== Document section ==

BERLIN, Germany — The November day 20 years ago dawned chilly and gray. For J.D. Bindenagel it would turn out to be a day unlike any other.
Twenty years ago, the Cold War neatly bisected the world into two nuclear-armed camps. Berlin, with its brooding wall, was the front line, and Bindenagel, as deputy U.S. ambassador to East Germany, was accustomed to the protocols of operating behind enemy lines.
The East German secret police tapped his phone and kept him and his family under close surveillance. “Back then, we were living in the heart of the evil empire,” he joked.
On Nov. 9, 1989, the tension was palpable. Poland and Hungary had already spun out of the Soviet orbit. Peaceful demonstrations in the East German cities of Leipzig and Dresden were growing larger and more vociferous. Thousands of East Germans were fleeing to the West via the newly opened border between Hungary and Austria.
Would the East German government crack down? Would the Soviets?
Those questions hung in the air at a reception late that afternoon hosted by the Aspen Institute Berlin. One of the attendees was Wolfgang Vogel, the famous East German spy-swap lawyer who often served as a contact point between the two Germanys. Afterward, Bindenagel offered to give Vogel a lift to his car, eager for the opportunity to glean whatever information the East German insider might be willing to share about the deepening crisis.
Vogel told him that the East German government was planning to buy time by easing travel restrictions on its citizens. An announcement was expected in a few days.
Bindenagel rushed back to the embassy to share his hot piece of news. This was about 7:30 in the evening, but Vogel’s revelation had already been overtaken by events.
Just a few minutes earlier, Gunter Schabowski, the East German government spokesman, stunned the world by announcing that his countrymen were now free to travel to the West. When Schabowski was asked when the changes would go into effect, the German ad-libbed. “Immediately,” he said.
A small crowd of East Germans gathered at Checkpoint Charlie, but they were blocked by police who insisted that exit visas were still required.
On his way home that evening, Bindenagel noticed a larger crowd beginning to build at the Bornholmerstrasse checkpoint near his home in the Pankow district. This particular crossing consisted of a bridge that straddled the S-Bahn tracks. The classic Cold War scene was illuminated by the lights of a television crew on the West Berlin side.
The crowd was good-natured, but East German border guards had shoot-to-kill orders.
“I’m thinking this isn’t good, but whatever it is, it’s going to be on television,” said Bindenagel, who rushed through the last blocks home and turned on the television.

===
== Input data ==

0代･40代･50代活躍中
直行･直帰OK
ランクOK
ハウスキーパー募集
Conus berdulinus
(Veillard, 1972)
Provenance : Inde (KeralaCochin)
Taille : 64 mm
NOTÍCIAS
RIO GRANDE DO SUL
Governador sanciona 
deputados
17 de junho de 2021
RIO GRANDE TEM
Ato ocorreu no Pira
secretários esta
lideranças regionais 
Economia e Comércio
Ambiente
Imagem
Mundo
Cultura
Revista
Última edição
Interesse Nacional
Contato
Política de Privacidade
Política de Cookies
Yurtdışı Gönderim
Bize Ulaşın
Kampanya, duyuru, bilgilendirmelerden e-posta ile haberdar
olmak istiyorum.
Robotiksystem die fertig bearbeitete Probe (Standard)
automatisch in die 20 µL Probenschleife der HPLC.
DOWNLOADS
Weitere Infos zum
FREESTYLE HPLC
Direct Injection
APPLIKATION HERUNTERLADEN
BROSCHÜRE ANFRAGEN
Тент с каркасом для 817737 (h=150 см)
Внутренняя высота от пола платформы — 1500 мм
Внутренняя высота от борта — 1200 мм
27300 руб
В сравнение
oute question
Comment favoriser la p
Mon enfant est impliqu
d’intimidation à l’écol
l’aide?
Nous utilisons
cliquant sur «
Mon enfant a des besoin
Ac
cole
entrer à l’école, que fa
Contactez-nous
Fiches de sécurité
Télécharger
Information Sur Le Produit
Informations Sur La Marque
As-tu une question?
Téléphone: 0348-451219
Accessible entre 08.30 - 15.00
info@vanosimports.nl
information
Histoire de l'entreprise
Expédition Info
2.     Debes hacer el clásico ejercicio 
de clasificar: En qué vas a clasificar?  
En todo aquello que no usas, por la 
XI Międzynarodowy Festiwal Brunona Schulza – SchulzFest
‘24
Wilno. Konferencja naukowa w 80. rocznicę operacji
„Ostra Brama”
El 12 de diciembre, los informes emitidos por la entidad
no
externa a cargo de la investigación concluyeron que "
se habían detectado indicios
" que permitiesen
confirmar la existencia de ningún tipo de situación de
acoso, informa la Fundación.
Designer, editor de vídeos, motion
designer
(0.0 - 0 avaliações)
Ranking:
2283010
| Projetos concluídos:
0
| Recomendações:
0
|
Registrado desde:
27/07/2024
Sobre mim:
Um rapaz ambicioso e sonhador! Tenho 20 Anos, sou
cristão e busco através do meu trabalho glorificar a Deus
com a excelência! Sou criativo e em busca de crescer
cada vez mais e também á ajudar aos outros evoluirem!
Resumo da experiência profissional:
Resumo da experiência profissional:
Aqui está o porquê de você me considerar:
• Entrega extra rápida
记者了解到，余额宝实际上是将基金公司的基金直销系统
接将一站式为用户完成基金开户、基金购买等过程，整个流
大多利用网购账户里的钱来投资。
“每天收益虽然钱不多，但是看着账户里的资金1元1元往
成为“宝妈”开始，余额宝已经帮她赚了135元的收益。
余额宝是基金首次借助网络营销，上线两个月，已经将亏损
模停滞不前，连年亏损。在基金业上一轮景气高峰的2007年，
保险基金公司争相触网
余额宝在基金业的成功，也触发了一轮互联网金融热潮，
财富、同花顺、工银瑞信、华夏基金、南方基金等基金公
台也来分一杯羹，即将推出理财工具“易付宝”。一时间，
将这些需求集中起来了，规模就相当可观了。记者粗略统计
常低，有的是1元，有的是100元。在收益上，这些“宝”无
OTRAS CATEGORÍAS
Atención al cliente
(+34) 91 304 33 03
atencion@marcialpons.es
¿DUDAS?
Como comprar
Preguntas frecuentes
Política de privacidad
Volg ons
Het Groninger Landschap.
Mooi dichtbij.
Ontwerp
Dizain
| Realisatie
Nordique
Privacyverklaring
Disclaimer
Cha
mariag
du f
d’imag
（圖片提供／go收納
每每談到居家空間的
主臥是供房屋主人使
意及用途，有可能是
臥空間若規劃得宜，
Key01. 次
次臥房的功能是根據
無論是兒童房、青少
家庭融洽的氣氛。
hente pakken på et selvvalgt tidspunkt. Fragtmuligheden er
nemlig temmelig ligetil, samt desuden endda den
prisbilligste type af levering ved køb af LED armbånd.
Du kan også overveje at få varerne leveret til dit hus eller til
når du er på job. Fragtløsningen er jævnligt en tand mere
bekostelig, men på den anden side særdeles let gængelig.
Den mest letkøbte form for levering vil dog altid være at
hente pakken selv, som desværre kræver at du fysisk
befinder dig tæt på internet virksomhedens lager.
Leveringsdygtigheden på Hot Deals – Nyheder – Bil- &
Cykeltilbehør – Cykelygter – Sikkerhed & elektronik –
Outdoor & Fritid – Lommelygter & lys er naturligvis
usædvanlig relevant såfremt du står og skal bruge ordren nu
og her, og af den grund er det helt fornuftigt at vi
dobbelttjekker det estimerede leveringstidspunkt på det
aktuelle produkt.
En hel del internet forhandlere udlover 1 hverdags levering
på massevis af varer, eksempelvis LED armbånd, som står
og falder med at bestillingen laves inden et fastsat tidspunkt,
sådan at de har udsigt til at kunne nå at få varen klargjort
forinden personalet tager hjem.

===

**Work task 1**
In the data excerpts, rewrite the stretch from the start through the line containing "BROSCHÜRE ANFRAGEN", replacing "Mundo" with "Internacional" and leaving everything else unchanged.
**Work task 2**
Continue the account of J.D. Bindenagel's evening in Berlin on Nov. 9, 1989, from the point where it ends.

**Expected answer 1**
0代･40代･50代活躍中
直行･直帰OK
ランクOK
ハウスキーパー募集
Conus berdulinus
(Veillard, 1972)
Provenance : Inde (KeralaCochin)
Taille : 64 mm
NOTÍCIAS
RIO GRANDE DO SUL
Governador sanciona 
deputados
17 de junho de 2021
RIO GRANDE TEM
Ato ocorreu no Pira
secretários esta
lideranças regionais 
Economia e Comércio
Ambiente
Imagem
Internacional
Cultura
Revista
Última edição
Interesse Nacional
Contato
Política de Privacidade
Política de Cookies
Yurtdışı Gönderim
Bize Ulaşın
Kampanya, duyuru, bilgilendirmelerden e-posta ile haberdar
olmak istiyorum.
Robotiksystem die fertig bearbeitete Probe (Standard)
automatisch in die 20 µL Probenschleife der HPLC.
DOWNLOADS
Weitere Infos zum
FREESTYLE HPLC
Direct Injection
APPLIKATION HERUNTERLADEN
BROSCHÜRE ANFRAGEN

**Expected answer 2**
Unbeknown to the Americans, the shoot-to-kill orders had been suspended a few weeks earlier, and with no new instructions from the rapidly collapsing East German government, the befuddled border guards decided to let people through. The wall was breached. Scenes of jubilation were flashed around the world.
Among those in the happy mob at the Bornholmerstasse crossing was an earnest young university physicist named Angela Merkel. She was on her way home from an evening out with friends, and — somewhat uncharacteristically — got caught up in the euphoria of the moment and went across the border.
Merkel, of course, would later become Germany’s first female chancellor, and the first from the former East Germany to hold the job.
In an interview with journalists last week, Merkel described the dramatic demise of the Cold War’s most potent symbol as a stroke of good fortune. But she also noted that it was a shattering experience for one generation of East Germans who endured the worst of the communist system but were too old to reap the benefits of a reunited Germany.
These days in Berlin, you have to look hard to find traces of the wall. Near the former Bornholmerstrasse Checkpoint, there are some significant stretches still standing — covered with graffiti, none of it political. The nearby barracks that housed East German border guards have been razed. The area is now a parking lot.
A memorial plaque on the bridge says that this is where the wall was first breached. The plaque is covered with graffiti. The post-war apartment blocks in Pankow still retain a whiff of their former East German shoddiness, but you can no longer find any Trabants parked on the streets.
On Monday, Germany and the rest of the Western alliance will celebrate the 20th anniversary of the fall of the wall. Daniel Barenboim and Bon Jovi will perform at the Brandenburg Gate. Merkel, U.S. Secretary of State Hillary Clinton, British Prime Minister Gordon Brown and French President Nicolas Sarkozy, among others, will speak. A row of eight-foot high dominoes has been set up along the path of the now vanished wall. They will be toppled at the appropriate moment.
Much has been written about the significance and symbolism of the fall of the Berlin Wall. The Cold War was brought to a non-nuclear conclusion. Germany is whole and peaceful. And after a rocky start, the eastern half of Germany has made significant strides toward catching up with the western half.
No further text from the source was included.